Ce qu'il y a eu de plus irritant dans la télédiffusion des Jeux olympiques, c'est le patriotisme exacerbé. Les chaînes canadiennes se sont surtout intéressées aux disciplines où le Canada avait une chance de médaille. Aux États-Unis, c'était encore pire. Pour certaines épreuves dominées par des Américains, on faisait carrément «disparaître» les autres athlètes. La magie du montage...

Il y a eu le patriotisme des Jeux, et le patriotisme entourant les Jeux. Celui de la publicité, notamment. Il n'y a pas eu de publicité plus patriotique que celle qui faisait la promotion de la nouvelle émission de téléréalité de NBC, diffuseur officiel des JO aux États-Unis.

Un bombardement publicitaire qui a duré plusieurs jours, pour une émission intitulée Stars Earn Stripes, allusion au surnom du drapeau des États-Unis qui peut se traduire par «les étoiles méritent leurs galons».
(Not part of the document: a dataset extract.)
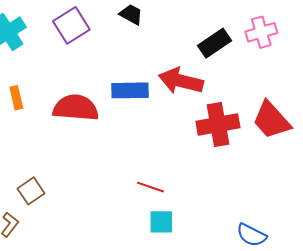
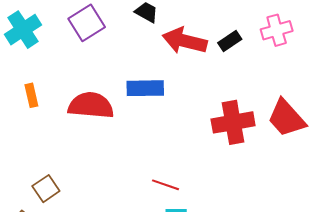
black rectangle: (214, 43) -> (230, 41), size x0.7
red arrow: (181, 81) -> (185, 41), moved

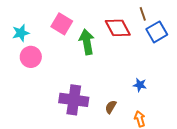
Après deux semaines d'un régime patriotique quotidien made in America, NBC a présenté hier soir le premier épisode (de deux heures) de cette téléréalité militariste dans laquelle des célébrités de série B jouent aux soldats. Un genre de Survivor va-t-en-guerre, produit notamment par le gourou de la téléréalité Mark Burnett, qui contraint ses candidats à accomplir différentes tâches dans un «théâtre militaire» conçu à cet effet.

Stars Earn Stripes n'est pas un simple boot camp pour perdre des kilos en trop. C'est une authentique simulation de guerre, avec explosions et salves de mitraillette à l'appui. Les concurrents utilisent de véritables munitions, dit-on, pour se mettre dans l'ambiance d'une opération militaire, avec l'objectif avoué de rendre hommage aux soldats américains postés à l'étranger. La pub de Stars Earn Stripes a d'ailleurs toutes les allures d'une campagne de recrutement pour les forces armées américaines.

Huit concurrents, dont l'ancien chanteur de boy band Nick Lachey, la skieuse Picabo Street, l'ex-boxeuse Laila Ali et Todd-le-mari-de-Sarah-Palin sont jumelés à des militaires, dont un certain Chris Kyle, qui se targue d'être le tireur d'élite le plus efficace de l'histoire de l'armée américaine, avec 160 victimes «confirmées» en Irak. Ce qui serait, selon toute vraisemblance, un record olympique

Sous la supervision de l'ancien général et candidat à l'investiture démocrate Wesley Clark, ils devaient notamment, hier, sauter d'un hélicoptère, nager jusqu'à une base et ramper sous des barbelés afin de détruire à l'aide d'explosifs la cache d'armes d'un ennemi «imaginaire». Bref, tous les éléments d'un excellent divertissement familial.

On s'étonne que quelques Arabes n'aient pas été recrutés dans la région de Detroit pour servir de chair à canon et ajouter un peu au réalisme de ce jeu de guerre qui sera sans doute très populaire. Pour l'instant, les concurrents tirent sur tout ce qui bouge, mais rien qui bouge n'est une vraie cible humaine. La preuve, s'il en faut, que NBC respecte un code d'éthique...

Ce n'est pas l'avis de Sharon Osbourne. La célèbre femme du chanteur de Black Sabbath a menacé de quitter l'émission America's Got Talent, où elle est juge, à la fin de la prochaine saison, afin de protester contre la décision de NBC de ne pas retenir les services de son fils Jack. Le jeune Osbourne a appris récemment qu'il était atteint de sclérose en plaques et soutient que c'est la raison pour laquelle il n'a pas été sélectionné par l'équipe de Stars Earn Stripes. Se disant victime de discrimination, il déclare à qui veut bien l'entendre que l'émission sera mauvaise.

Il n'est pas le seul. Les journalistes américains n'ont pour la plupart pas été très tendres à l'égard de ce condensé de patriotisme dégoulinant. Mais ils se sont davantage interrogés sur la dispute entre NBC et le clan Osbourne que sur les conséquences de la diffusion d'une émission qui fait aussi ouvertement l'apologie du conflit armé (sous prétexte de célébrer la bravoure et le dépassement de soi). À chacun ses priorités.

Hier, une autre fusillade a fait trois morts et autant de blessés dans un campus universitaire du Texas. Mais cela, évidemment, n'a rien à voir.